Provided passage below:
[Date Prev][Date Next][Thread Prev][Thread Next] [Search] [Date Index] [Thread Index]

[MacPerl] Generic Search Script




Hi,

I wrote this search script and am submitting here for two reasons:

   a) I'm hoping some of you MacPerl experts can give me some
      tips how to improve this script.

   b) I hope that it will be of some benefit to the MacPerl
      community.

Even though this script is intended to be generic (run on any
platform running Perl), I have been using it in MPW.  It appears
to be faster and more flexible than the searching facilities
built into MPW.

I would appreciate suggestions for improvements.

Thanks,

Ero Brown





#========================================================================
#========================================================================
#
# Search.pl
#
# Author: Ero Brown <ero@fiber.net>
#
# Version: 1.3
#
#========================================================================
#========================================================================

#!/usr/local/bin/perl

### required package needed for this script
require 'find.pl';


#========================================================================

### define true and false.
$TRUE = 1;
$FALSE = 0;


#========================================================================

### Forward declare all sub-routines used
sub Usage;
sub GetHostOS;
sub GetDirSeperatorChar;
sub ReadArguments;
sub DoAFile;
sub wanted;


#========================================================================
# Function:	Usage
# Purpose:	this details the usage of this script -- we can call this
#           function when a invalid usage error occurs.
End of Provided passage.
Dataset records below:
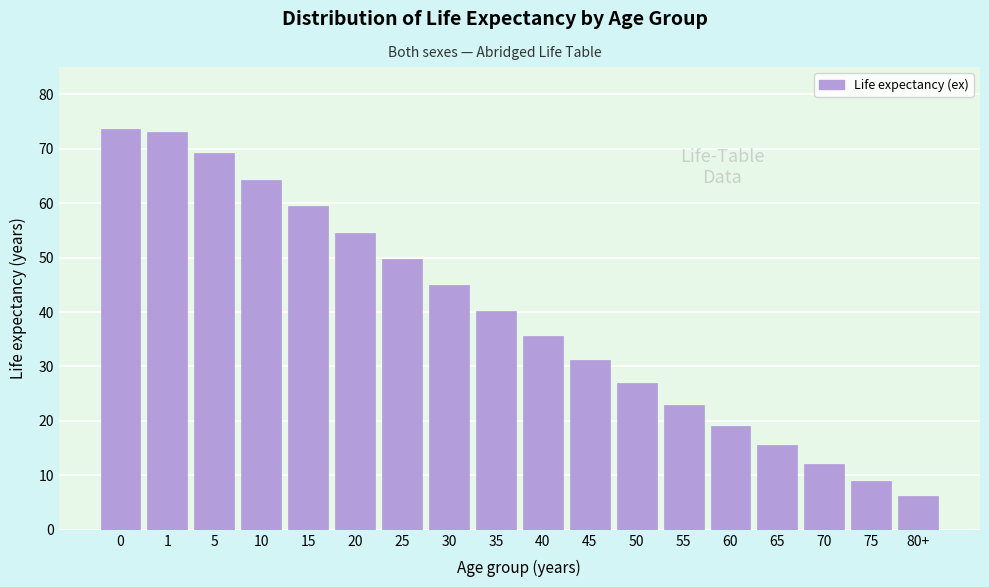

Reading left to right, list all the values displayed in this chart.

0=73.6	1=73.1	5=69.2	10=64.3	15=59.4	20=54.6	25=49.7	30=44.9	35=40.2	40=35.6	45=31.1	50=27.0	55=22.9	60=19.1	65=15.5	70=12.0	75=9.0	80+=6.3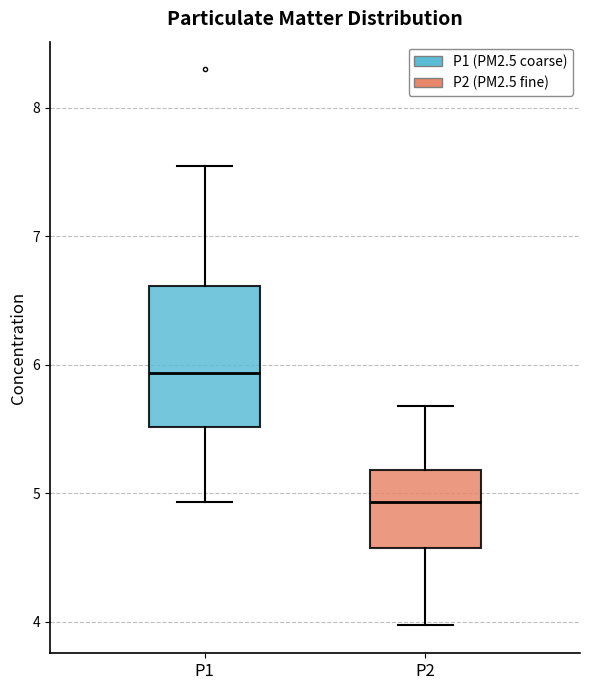

Reading left to right, read every box against the y-axis: the position of its median line, the range the box covers, and the ends of its whiskers. The values are not printed on the chart, so give them approximately, as read against the axis.

P1: median 5.9, box 5.5 to 6.6, whiskers 4.9 to 7.6
P2: median 4.9, box 4.6 to 5.2, whiskers 4.0 to 5.7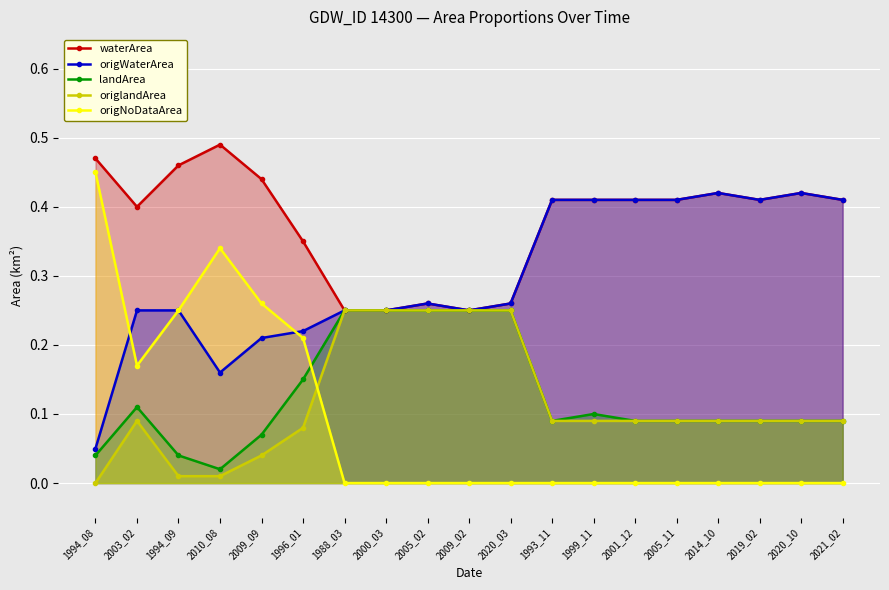

At which label does waterArea reach its peak?

2010_08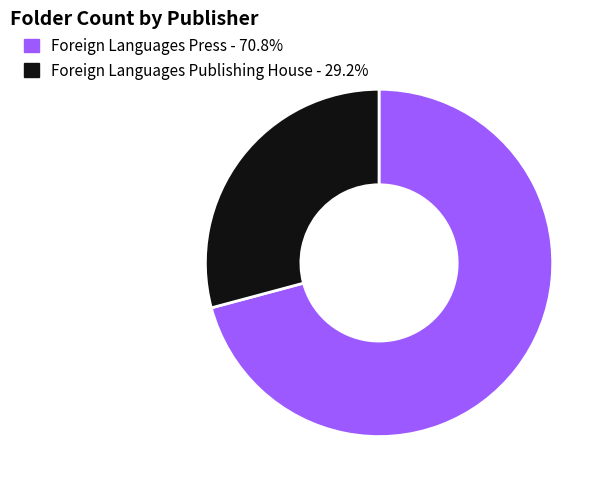

Rank the categories by value from lowest to highest.

Foreign Languages Publishing House, Foreign Languages Press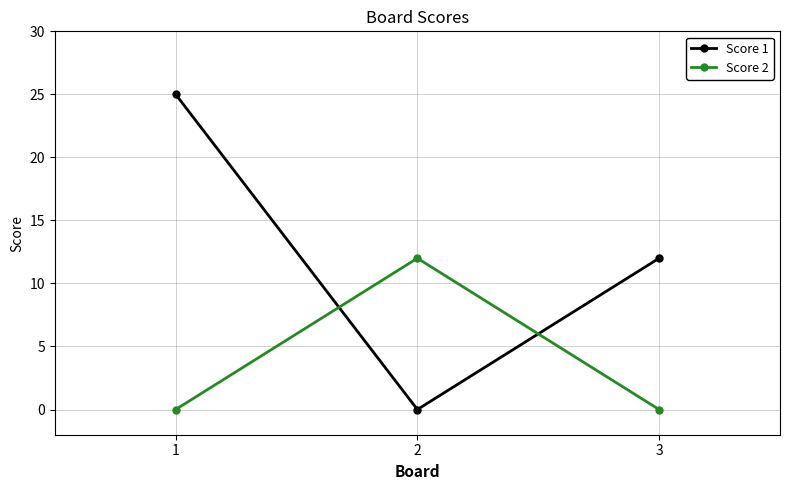

What are all the series names shown in the legend?

Score 1, Score 2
End of Dataset records.
In the MacPerl search script post, what environment does the author say they have been using the script in? This material was taken from a separate source.

▶ **Final answer**
MPW